Figure 7 compares the coupled control run hindcast of the 1997-98 El Niño (top) with the difference due to the hindcast with rectified MJO SST (bottom). The control run (top) predicted a weak warm event that raised SST in the eastern equatorial Pacific by a little more than 1°C, peaking in July-August 1997 and decaying at the end of the year. Anomalous westerly winds in this run were up to 1 m s-1 (Fig. 7, top). In common with several forecasts made at the end of 1996, the tendency toward a warm event in 1997 was clear but the magnitude was much too weak.

The externally imposed rectified MJO signal can be seen in the difference field as a cooling in the far west during January-April 1997, with weak warming near the date line (Fig. 7, bottom). The consequent weakening of the coupled model's zonal SST gradient produced additional westerly winds of about 0.5 m s-1, blowing from the cooler west to the slightly warmer central Pacific, that strengthened the growing westerlies of the warm event (Fig. 7, bottom). This anomaly propagated eastward, with Kelvin waves deepening the thermocline to the east of the imposed cool SST and thereby producing warming in the central Pacific. This SST pattern generated additional westerly winds that continued and extended the eastward motion. Although Kelvin waves ensured that the propagation was eastward, the coupled SST-zonal wind anomaly propagated at about 1 m s-1, much slower than the free Kelvin wave speed (Fig. 7, bottom). The net result was a coupled amplification of hindcast east Pacific SST at the height of the El Niño by more than 0.5°C, or about a 50% increase compared to the control run (Fig. 7, bottom).

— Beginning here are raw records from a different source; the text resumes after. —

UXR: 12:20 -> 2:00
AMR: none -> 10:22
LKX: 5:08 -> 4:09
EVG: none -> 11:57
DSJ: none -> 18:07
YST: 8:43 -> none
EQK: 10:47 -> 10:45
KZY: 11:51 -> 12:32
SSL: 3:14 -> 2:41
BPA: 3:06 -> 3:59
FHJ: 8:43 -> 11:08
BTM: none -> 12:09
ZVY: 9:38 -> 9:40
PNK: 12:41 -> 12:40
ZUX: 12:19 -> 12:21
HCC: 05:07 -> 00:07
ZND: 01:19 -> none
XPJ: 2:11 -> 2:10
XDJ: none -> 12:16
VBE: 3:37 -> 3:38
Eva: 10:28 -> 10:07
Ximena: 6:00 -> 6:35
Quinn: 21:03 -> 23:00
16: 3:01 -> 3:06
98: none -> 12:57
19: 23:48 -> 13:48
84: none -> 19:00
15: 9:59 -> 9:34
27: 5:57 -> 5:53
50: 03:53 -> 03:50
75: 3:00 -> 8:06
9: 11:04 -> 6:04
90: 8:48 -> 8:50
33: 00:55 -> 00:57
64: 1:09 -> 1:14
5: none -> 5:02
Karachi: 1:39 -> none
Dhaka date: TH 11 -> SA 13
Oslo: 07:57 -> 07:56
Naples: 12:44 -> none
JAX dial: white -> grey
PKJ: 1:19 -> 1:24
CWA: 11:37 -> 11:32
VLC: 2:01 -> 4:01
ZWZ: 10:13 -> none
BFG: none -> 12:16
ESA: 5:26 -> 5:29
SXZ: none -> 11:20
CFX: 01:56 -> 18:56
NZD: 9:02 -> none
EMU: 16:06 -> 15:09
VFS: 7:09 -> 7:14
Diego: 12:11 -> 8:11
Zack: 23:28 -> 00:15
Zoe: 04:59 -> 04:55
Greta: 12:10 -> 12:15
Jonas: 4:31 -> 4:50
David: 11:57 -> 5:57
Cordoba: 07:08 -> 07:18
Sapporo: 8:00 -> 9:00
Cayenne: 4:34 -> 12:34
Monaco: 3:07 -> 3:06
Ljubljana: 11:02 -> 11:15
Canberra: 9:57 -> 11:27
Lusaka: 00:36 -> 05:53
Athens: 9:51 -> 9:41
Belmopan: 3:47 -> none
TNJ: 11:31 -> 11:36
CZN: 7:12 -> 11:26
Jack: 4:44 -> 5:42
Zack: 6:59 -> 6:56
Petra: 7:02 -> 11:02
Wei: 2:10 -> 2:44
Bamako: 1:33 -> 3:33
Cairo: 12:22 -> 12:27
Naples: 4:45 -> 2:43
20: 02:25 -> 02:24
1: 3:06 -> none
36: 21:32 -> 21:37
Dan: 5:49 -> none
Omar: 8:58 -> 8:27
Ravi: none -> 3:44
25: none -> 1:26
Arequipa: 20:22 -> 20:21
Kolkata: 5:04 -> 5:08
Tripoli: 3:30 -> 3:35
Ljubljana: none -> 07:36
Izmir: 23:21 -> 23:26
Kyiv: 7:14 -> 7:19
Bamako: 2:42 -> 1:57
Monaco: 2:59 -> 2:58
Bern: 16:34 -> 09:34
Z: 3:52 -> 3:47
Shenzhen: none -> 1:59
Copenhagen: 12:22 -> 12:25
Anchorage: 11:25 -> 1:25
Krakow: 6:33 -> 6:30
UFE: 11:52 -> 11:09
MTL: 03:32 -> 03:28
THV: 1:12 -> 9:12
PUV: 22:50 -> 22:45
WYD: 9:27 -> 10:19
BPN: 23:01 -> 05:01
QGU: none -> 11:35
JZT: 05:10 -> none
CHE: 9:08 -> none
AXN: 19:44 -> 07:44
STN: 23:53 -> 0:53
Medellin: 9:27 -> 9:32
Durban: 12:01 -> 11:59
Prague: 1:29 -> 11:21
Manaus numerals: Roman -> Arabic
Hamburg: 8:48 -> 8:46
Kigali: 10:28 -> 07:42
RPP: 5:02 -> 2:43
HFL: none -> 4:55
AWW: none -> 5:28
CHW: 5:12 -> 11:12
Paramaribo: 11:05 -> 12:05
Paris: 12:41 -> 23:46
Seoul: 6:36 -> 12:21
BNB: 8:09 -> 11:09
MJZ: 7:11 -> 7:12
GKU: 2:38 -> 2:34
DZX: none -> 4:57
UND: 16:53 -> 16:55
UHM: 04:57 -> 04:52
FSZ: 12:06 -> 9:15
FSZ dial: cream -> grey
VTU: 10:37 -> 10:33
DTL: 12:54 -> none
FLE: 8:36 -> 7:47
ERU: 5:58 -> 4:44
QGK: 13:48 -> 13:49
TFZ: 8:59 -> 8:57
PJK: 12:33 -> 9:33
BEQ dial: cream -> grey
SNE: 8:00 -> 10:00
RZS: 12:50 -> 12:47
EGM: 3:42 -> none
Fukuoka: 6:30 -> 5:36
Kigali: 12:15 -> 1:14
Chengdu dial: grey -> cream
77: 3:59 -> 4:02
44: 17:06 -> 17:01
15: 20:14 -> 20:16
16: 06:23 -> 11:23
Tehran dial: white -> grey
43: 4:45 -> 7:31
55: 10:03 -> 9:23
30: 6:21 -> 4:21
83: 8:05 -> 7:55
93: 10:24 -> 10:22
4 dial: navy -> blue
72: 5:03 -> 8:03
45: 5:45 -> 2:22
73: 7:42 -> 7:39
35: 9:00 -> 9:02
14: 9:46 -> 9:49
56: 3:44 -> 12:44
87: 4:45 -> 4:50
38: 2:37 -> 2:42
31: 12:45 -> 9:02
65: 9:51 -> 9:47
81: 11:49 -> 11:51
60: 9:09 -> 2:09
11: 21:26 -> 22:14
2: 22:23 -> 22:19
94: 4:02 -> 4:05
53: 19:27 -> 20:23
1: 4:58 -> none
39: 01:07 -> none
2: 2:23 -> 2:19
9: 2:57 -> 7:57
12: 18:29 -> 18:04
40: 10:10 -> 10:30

The coupled model used here does not include the effects of zonal advection on SST as this was found to have little impact on model forecast skill (Kleeman 1993). Nevertheless, some authors (e.g., Picaut et al. 1997) have argued that zonal SST advection is important to the development of El Niño, so we repeated the experiment with this effect included (see Kleeman 1993 for details on how this is achieved). We found that the sensitivity shown in Fig. 7b was slightly enhanced but the results were qualitatively the same.